A priori, plus aucun obstacle ne sépare l'icône de la gauche de la prison. Selon de nombreux juristes, l'ancien président ne devrait pas se retrouver derrière les barreaux avant la semaine prochaine, la date du mardi 10 avril étant annoncée comme la plus probable. D'ici là, ses avocats pourraient utiliser un ultime recours et "contester le libellé du débat des juges de la Cour suprême", explique Christophe Ventura.

Au Brésil, l'Habeas corpus permet aux personnes condamnées de rester en liberté tant qu'elles n'ont pas épuisé tous les recours juridiques possibles. Or, "dans les cas de corruption, une jurisprudence permet à un condamné d'aller en prison dès la deuxième instance, même s'il veut faire un recours", poursuit le chercheur. "Les avocats vont donc sûrement contester cette jurisprudence."

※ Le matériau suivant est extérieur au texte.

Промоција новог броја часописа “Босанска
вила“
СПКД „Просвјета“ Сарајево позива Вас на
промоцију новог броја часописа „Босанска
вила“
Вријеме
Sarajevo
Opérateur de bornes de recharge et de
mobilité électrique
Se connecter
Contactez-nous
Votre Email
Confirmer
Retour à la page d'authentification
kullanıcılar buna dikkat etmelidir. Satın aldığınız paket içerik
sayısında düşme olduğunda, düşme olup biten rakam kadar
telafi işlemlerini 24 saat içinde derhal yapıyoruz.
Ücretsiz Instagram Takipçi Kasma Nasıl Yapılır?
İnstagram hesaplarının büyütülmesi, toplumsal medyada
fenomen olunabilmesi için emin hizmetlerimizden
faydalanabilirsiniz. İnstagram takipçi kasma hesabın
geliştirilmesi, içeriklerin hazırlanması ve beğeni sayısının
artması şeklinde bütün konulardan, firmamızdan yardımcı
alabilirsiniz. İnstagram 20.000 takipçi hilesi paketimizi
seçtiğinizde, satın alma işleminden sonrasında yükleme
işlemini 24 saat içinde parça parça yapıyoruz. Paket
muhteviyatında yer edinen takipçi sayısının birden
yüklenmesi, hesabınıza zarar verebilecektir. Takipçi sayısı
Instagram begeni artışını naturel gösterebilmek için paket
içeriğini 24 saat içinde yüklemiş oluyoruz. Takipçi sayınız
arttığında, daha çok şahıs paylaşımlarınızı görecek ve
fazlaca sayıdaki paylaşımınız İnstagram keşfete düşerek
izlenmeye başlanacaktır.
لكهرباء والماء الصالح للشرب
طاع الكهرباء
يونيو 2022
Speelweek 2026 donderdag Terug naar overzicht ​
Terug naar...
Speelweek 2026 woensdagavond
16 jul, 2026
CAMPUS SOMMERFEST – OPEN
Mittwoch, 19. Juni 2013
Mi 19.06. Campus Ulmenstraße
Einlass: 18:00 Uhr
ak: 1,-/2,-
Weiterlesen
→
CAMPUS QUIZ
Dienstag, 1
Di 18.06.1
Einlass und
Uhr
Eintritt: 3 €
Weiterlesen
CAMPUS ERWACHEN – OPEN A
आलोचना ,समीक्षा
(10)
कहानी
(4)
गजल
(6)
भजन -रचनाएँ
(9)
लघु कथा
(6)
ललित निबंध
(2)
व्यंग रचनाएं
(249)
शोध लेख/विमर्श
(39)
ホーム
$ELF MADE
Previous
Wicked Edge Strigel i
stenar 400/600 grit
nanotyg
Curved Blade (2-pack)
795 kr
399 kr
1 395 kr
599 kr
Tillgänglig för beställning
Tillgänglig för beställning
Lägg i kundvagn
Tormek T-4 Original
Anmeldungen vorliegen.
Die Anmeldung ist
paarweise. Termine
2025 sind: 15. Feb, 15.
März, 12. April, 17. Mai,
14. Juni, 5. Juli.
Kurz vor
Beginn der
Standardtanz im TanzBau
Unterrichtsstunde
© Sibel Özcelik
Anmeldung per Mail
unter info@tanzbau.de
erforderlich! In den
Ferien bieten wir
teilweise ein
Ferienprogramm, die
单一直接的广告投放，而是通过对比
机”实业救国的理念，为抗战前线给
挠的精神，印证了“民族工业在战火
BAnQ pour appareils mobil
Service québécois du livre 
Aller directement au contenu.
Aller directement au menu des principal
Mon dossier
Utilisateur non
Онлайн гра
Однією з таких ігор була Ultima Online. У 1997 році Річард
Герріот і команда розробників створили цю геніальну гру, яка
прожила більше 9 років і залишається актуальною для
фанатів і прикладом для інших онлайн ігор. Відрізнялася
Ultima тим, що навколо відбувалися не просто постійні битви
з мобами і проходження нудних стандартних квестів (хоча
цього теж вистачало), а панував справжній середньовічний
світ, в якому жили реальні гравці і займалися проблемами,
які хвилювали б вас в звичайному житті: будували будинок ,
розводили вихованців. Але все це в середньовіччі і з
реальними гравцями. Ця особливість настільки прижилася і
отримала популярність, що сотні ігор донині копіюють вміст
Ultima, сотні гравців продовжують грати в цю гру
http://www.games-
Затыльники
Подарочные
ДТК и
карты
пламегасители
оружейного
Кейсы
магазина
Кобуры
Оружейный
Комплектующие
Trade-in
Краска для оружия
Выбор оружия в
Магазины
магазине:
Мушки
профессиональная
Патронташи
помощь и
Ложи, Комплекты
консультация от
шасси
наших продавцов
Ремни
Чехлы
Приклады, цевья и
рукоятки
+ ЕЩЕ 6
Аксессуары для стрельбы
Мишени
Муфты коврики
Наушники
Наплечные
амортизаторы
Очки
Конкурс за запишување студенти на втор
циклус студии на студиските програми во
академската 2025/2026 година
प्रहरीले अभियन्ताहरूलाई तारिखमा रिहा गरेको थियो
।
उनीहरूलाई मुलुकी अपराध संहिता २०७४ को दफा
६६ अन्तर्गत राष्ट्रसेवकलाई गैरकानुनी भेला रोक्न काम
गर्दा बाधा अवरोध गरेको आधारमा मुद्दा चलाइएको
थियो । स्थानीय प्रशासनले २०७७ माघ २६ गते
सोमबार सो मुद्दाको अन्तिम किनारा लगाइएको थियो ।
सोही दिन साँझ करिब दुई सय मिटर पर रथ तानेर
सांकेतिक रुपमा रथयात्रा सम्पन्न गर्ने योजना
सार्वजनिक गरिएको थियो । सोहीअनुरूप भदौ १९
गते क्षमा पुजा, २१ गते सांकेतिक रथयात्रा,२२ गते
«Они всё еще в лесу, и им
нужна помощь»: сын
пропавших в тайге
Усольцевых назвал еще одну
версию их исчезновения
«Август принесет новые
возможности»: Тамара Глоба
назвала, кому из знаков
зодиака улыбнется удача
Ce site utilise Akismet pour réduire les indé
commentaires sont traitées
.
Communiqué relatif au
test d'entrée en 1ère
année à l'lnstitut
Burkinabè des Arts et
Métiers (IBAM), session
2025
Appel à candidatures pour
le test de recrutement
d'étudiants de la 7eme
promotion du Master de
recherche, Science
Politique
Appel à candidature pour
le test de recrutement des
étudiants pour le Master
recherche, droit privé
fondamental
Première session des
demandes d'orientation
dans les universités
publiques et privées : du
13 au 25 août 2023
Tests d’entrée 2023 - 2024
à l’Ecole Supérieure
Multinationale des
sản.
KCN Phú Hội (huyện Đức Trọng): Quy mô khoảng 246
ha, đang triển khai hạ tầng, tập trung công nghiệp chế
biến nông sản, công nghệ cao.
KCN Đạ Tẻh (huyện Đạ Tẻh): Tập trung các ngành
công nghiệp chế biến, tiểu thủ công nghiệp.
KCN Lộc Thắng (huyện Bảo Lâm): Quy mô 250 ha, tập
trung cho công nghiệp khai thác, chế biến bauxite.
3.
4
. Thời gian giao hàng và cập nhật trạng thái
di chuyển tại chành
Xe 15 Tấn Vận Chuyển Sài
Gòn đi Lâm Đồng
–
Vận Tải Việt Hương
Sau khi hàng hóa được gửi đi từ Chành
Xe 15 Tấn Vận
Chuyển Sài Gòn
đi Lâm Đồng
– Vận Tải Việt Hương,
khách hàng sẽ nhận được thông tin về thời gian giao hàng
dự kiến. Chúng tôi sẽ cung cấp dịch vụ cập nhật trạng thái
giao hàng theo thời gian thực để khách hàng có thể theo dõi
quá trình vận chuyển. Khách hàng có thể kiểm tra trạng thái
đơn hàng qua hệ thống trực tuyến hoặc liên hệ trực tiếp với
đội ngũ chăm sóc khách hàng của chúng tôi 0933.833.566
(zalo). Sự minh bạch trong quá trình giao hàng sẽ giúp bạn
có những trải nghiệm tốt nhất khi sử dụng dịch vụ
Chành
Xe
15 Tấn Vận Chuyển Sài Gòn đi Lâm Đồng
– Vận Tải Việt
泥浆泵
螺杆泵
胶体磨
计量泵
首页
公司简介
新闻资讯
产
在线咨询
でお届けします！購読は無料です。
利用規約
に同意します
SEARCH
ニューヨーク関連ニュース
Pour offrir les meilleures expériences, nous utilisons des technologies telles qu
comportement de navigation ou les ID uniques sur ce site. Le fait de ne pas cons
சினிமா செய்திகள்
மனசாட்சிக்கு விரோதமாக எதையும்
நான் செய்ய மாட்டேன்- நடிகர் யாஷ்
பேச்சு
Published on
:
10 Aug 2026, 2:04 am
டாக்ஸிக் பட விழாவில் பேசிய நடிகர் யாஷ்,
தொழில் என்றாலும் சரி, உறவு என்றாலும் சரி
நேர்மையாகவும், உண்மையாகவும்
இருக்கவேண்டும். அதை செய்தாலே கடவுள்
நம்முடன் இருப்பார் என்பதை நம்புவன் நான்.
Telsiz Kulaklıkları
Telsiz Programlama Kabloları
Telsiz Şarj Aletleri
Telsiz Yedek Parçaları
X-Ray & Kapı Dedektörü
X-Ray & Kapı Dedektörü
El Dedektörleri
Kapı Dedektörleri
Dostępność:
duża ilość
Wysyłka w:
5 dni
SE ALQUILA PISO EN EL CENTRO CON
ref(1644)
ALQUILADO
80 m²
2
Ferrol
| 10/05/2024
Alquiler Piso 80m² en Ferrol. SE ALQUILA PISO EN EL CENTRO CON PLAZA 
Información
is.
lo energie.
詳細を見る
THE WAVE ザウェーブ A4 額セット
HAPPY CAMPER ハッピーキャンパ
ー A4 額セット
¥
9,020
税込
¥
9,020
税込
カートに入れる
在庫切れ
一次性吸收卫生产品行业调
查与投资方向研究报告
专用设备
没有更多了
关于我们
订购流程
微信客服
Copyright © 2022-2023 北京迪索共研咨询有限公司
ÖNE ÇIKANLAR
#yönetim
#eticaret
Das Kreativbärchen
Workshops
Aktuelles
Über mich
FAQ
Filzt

5Peut-il être candidat à la présidentielle ?

Même si Lula échappe à la prison, selon la loi actuelle au Brésil, toute personne condamnée en deuxième instance ne peut se présenter à une fonction publique. En théorie, cela barre le chemin de Luiz Ignacio Lula da Silva dans la course à la présidentielle. Toutefois, la décision finale pour savoir quels seront les candidats appartient au Tribunal supérieur électoral (TSE), qui doit analyser chaque dossier au cas par cas en septembre.

6 Est-ce la fin du scandale de corruption ?

Pour la droite brésilienne, mettre Lula derrière les barreaux serait l'apothéose de l'opération "Lavage express". En revanche, les procureurs n'ont pas fini leur travail. L'actuel président Michel Temer a déjà échappé à deux mises en examen grâce au soutien du Parlement, qui a refusé jusqu'à présent de faire tomber son immunité. Mais une troisième mise en accusation pourrait venir prochainement.